■ **What this task involves**
Copy every one of the rows below line for line, keeping each name, spelling, and capital letter unchanged.

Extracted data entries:
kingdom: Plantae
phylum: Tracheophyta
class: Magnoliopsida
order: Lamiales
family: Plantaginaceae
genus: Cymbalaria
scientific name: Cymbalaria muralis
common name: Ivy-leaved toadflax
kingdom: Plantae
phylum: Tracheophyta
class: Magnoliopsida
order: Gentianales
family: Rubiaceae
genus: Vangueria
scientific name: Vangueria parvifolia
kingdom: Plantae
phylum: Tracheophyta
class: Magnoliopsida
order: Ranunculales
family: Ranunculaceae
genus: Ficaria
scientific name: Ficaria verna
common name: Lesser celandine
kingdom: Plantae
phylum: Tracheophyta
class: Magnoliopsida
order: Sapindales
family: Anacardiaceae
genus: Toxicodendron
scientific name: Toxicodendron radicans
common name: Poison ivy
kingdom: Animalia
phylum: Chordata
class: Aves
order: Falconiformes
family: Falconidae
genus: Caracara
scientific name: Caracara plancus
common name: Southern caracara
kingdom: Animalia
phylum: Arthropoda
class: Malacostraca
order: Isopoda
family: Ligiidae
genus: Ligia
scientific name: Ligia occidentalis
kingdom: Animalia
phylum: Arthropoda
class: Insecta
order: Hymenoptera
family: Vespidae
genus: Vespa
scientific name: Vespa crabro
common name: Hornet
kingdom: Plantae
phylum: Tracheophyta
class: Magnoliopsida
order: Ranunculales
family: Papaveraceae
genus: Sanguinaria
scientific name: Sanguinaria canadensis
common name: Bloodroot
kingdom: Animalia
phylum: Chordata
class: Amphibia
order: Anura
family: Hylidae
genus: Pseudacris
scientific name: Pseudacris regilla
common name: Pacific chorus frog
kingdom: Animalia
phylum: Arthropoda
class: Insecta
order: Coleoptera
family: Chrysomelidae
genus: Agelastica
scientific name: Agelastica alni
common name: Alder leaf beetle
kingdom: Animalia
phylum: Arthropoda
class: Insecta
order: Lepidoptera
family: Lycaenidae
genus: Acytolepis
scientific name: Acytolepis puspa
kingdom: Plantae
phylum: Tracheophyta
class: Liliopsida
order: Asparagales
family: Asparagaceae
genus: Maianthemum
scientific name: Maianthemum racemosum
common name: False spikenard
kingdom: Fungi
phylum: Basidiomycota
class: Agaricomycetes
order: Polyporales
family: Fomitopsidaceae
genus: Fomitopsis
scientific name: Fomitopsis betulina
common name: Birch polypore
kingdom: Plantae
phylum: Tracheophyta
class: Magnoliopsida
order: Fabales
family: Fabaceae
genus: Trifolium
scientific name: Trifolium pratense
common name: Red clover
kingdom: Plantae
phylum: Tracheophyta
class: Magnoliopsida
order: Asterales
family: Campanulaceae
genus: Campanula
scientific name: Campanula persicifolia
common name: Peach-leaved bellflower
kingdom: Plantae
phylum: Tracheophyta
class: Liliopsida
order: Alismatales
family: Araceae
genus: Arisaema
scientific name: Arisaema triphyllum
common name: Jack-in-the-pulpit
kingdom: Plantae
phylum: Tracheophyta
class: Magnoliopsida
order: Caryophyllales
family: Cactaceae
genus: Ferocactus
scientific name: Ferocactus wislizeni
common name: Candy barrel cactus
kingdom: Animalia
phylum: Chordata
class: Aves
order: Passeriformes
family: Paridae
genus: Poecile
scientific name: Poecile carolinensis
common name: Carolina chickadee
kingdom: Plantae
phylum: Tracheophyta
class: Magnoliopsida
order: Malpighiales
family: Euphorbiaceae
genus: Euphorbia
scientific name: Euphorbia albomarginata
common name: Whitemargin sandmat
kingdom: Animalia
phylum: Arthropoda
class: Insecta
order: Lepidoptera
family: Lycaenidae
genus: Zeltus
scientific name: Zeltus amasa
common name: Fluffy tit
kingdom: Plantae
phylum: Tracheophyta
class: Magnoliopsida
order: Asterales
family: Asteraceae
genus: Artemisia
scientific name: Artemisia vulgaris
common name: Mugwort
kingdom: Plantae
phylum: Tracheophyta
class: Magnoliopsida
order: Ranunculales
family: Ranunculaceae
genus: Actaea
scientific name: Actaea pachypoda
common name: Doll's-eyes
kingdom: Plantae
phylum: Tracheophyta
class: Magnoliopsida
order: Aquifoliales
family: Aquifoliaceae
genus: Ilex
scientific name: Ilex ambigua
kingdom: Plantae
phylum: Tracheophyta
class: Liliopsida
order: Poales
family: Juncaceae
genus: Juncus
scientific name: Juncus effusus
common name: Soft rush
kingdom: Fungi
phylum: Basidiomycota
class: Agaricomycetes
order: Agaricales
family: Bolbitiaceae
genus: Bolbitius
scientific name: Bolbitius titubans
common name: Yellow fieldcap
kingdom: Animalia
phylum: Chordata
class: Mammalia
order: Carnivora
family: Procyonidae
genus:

■ **Exercise solution**
kingdom: Plantae
phylum: Tracheophyta
class: Magnoliopsida
order: Lamiales
family: Plantaginaceae
genus: Cymbalaria
scientific name: Cymbalaria muralis
common name: Ivy-leaved toadflax
kingdom: Plantae
phylum: Tracheophyta
class: Magnoliopsida
order: Gentianales
family: Rubiaceae
genus: Vangueria
scientific name: Vangueria parvifolia
kingdom: Plantae
phylum: Tracheophyta
class: Magnoliopsida
order: Ranunculales
family: Ranunculaceae
genus: Ficaria
scientific name: Ficaria verna
common name: Lesser celandine
kingdom: Plantae
phylum: Tracheophyta
class: Magnoliopsida
order: Sapindales
family: Anacardiaceae
genus: Toxicodendron
scientific name: Toxicodendron radicans
common name: Poison ivy
kingdom: Animalia
phylum: Chordata
class: Aves
order: Falconiformes
family: Falconidae
genus: Caracara
scientific name: Caracara plancus
common name: Southern caracara
kingdom: Animalia
phylum: Arthropoda
class: Malacostraca
order: Isopoda
family: Ligiidae
genus: Ligia
scientific name: Ligia occidentalis
kingdom: Animalia
phylum: Arthropoda
class: Insecta
order: Hymenoptera
family: Vespidae
genus: Vespa
scientific name: Vespa crabro
common name: Hornet
kingdom: Plantae
phylum: Tracheophyta
class: Magnoliopsida
order: Ranunculales
family: Papaveraceae
genus: Sanguinaria
scientific name: Sanguinaria canadensis
common name: Bloodroot
kingdom: Animalia
phylum: Chordata
class: Amphibia
order: Anura
family: Hylidae
genus: Pseudacris
scientific name: Pseudacris regilla
common name: Pacific chorus frog
kingdom: Animalia
phylum: Arthropoda
class: Insecta
order: Coleoptera
family: Chrysomelidae
genus: Agelastica
scientific name: Agelastica alni
common name: Alder leaf beetle
kingdom: Animalia
phylum: Arthropoda
class: Insecta
order: Lepidoptera
family: Lycaenidae
genus: Acytolepis
scientific name: Acytolepis puspa
kingdom: Plantae
phylum: Tracheophyta
class: Liliopsida
order: Asparagales
family: Asparagaceae
genus: Maianthemum
scientific name: Maianthemum racemosum
common name: False spikenard
kingdom: Fungi
phylum: Basidiomycota
class: Agaricomycetes
order: Polyporales
family: Fomitopsidaceae
genus: Fomitopsis
scientific name: Fomitopsis betulina
common name: Birch polypore
kingdom: Plantae
phylum: Tracheophyta
class: Magnoliopsida
order: Fabales
family: Fabaceae
genus: Trifolium
scientific name: Trifolium pratense
common name: Red clover
kingdom: Plantae
phylum: Tracheophyta
class: Magnoliopsida
order: Asterales
family: Campanulaceae
genus: Campanula
scientific name: Campanula persicifolia
common name: Peach-leaved bellflower
kingdom: Plantae
phylum: Tracheophyta
class: Liliopsida
order: Alismatales
family: Araceae
genus: Arisaema
scientific name: Arisaema triphyllum
common name: Jack-in-the-pulpit
kingdom: Plantae
phylum: Tracheophyta
class: Magnoliopsida
order: Caryophyllales
family: Cactaceae
genus: Ferocactus
scientific name: Ferocactus wislizeni
common name: Candy barrel cactus
kingdom: Animalia
phylum: Chordata
class: Aves
order: Passeriformes
family: Paridae
genus: Poecile
scientific name: Poecile carolinensis
common name: Carolina chickadee
kingdom: Plantae
phylum: Tracheophyta
class: Magnoliopsida
order: Malpighiales
family: Euphorbiaceae
genus: Euphorbia
scientific name: Euphorbia albomarginata
common name: Whitemargin sandmat
kingdom: Animalia
phylum: Arthropoda
class: Insecta
order: Lepidoptera
family: Lycaenidae
genus: Zeltus
scientific name: Zeltus amasa
common name: Fluffy tit
kingdom: Plantae
phylum: Tracheophyta
class: Magnoliopsida
order: Asterales
family: Asteraceae
genus: Artemisia
scientific name: Artemisia vulgaris
common name: Mugwort
kingdom: Plantae
phylum: Tracheophyta
class: Magnoliopsida
order: Ranunculales
family: Ranunculaceae
genus: Actaea
scientific name: Actaea pachypoda
common name: Doll's-eyes
kingdom: Plantae
phylum: Tracheophyta
class: Magnoliopsida
order: Aquifoliales
family: Aquifoliaceae
genus: Ilex
scientific name: Ilex ambigua
kingdom: Plantae
phylum: Tracheophyta
class: Liliopsida
order: Poales
family: Juncaceae
genus: Juncus
scientific name: Juncus effusus
common name: Soft rush
kingdom: Fungi
phylum: Basidiomycota
class: Agaricomycetes
order: Agaricales
family: Bolbitiaceae
genus: Bolbitius
scientific name: Bolbitius titubans
common name: Yellow fieldcap
kingdom: Animalia
phylum: Chordata
class: Mammalia
order: Carnivora
family: Procyonidae
genus:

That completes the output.